Almond finished the war still in command, and Lt. Gen.  Lucian Truscott, not given to empathy, rated him fourth best of the 15 generals he rated in Fifth Army. As a corps commander in Korea, Almond impressed Gens. Matthew Ridgway and James Van Fleet.

The galaxy of future generals on the X Corps staff recognized Almond’s flaws: impetuosity, inability to admit his misjudgments, lack of personal empathy, demands for uncritical loyalty and a bad temper. Few ever earned Almond’s trust. And of those who earned his enmity, including Lt. Gen. Walton Walker, Gen. Paul Freeman and Marine Gen. O.P. Smith, he never changed his opinion.

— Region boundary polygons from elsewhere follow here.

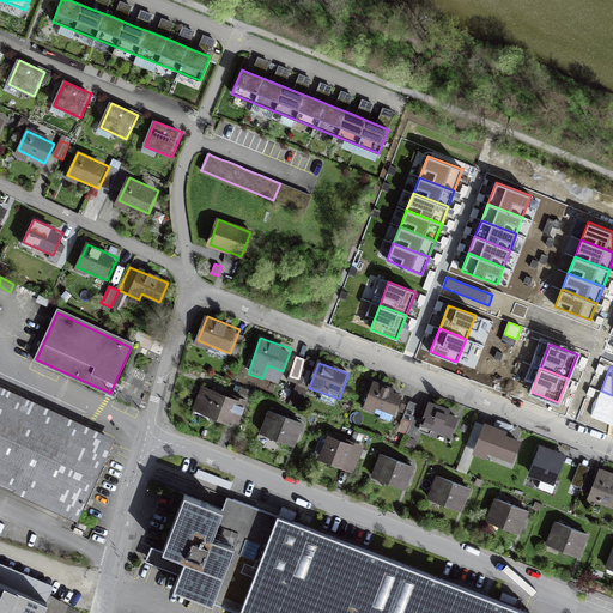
[(402,393),(374,382),(365,406),(393,417),(402,393)]
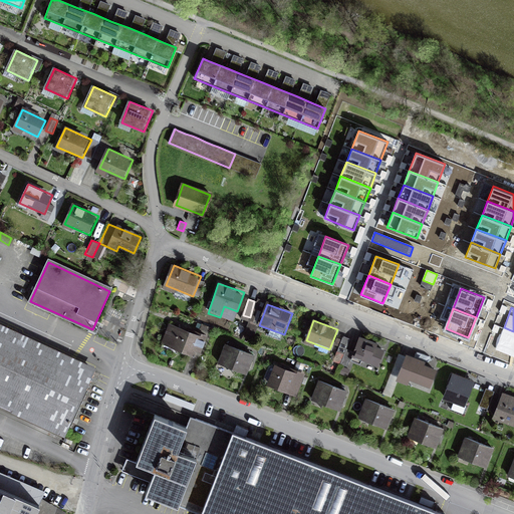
[(255,326),(249,323),(244,335),(251,337),(255,326)]
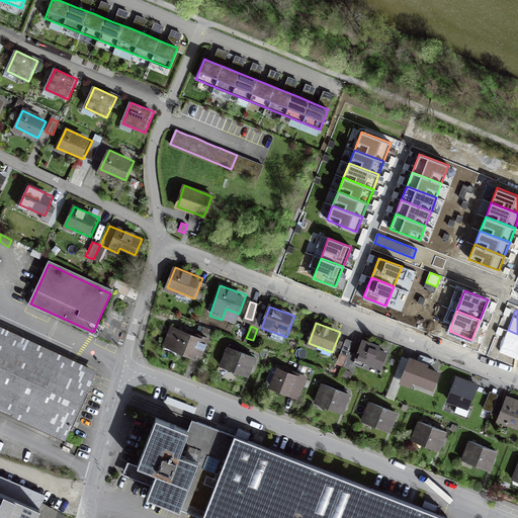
[(208,341),(170,328),(163,349),(201,362),(208,341)]
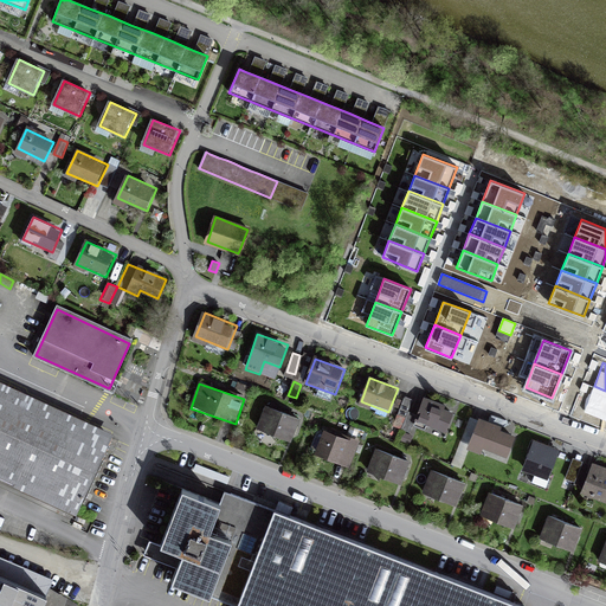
[(0,475),(79,510),(111,437),(0,386),(0,475)]
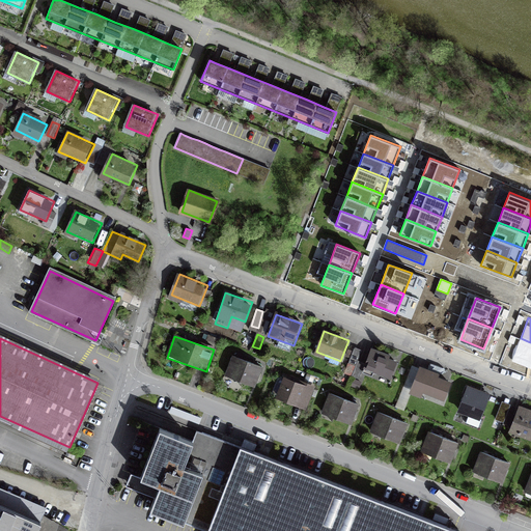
[(530,366),(530,342),(521,338),(512,359),(530,366)]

Almond is best remembered for his opposition to racial integration in the Army, which Lynch covers in full detail. Almond’s erratic performance as X Corps commander had nothing to do with his racism, but further expressed personal traits no amount of professional education and socialization could cure.


Allan Millett is the author or co-author of 10 books on U. S. military history, including a history of World War II and a trilogy on the Korean War.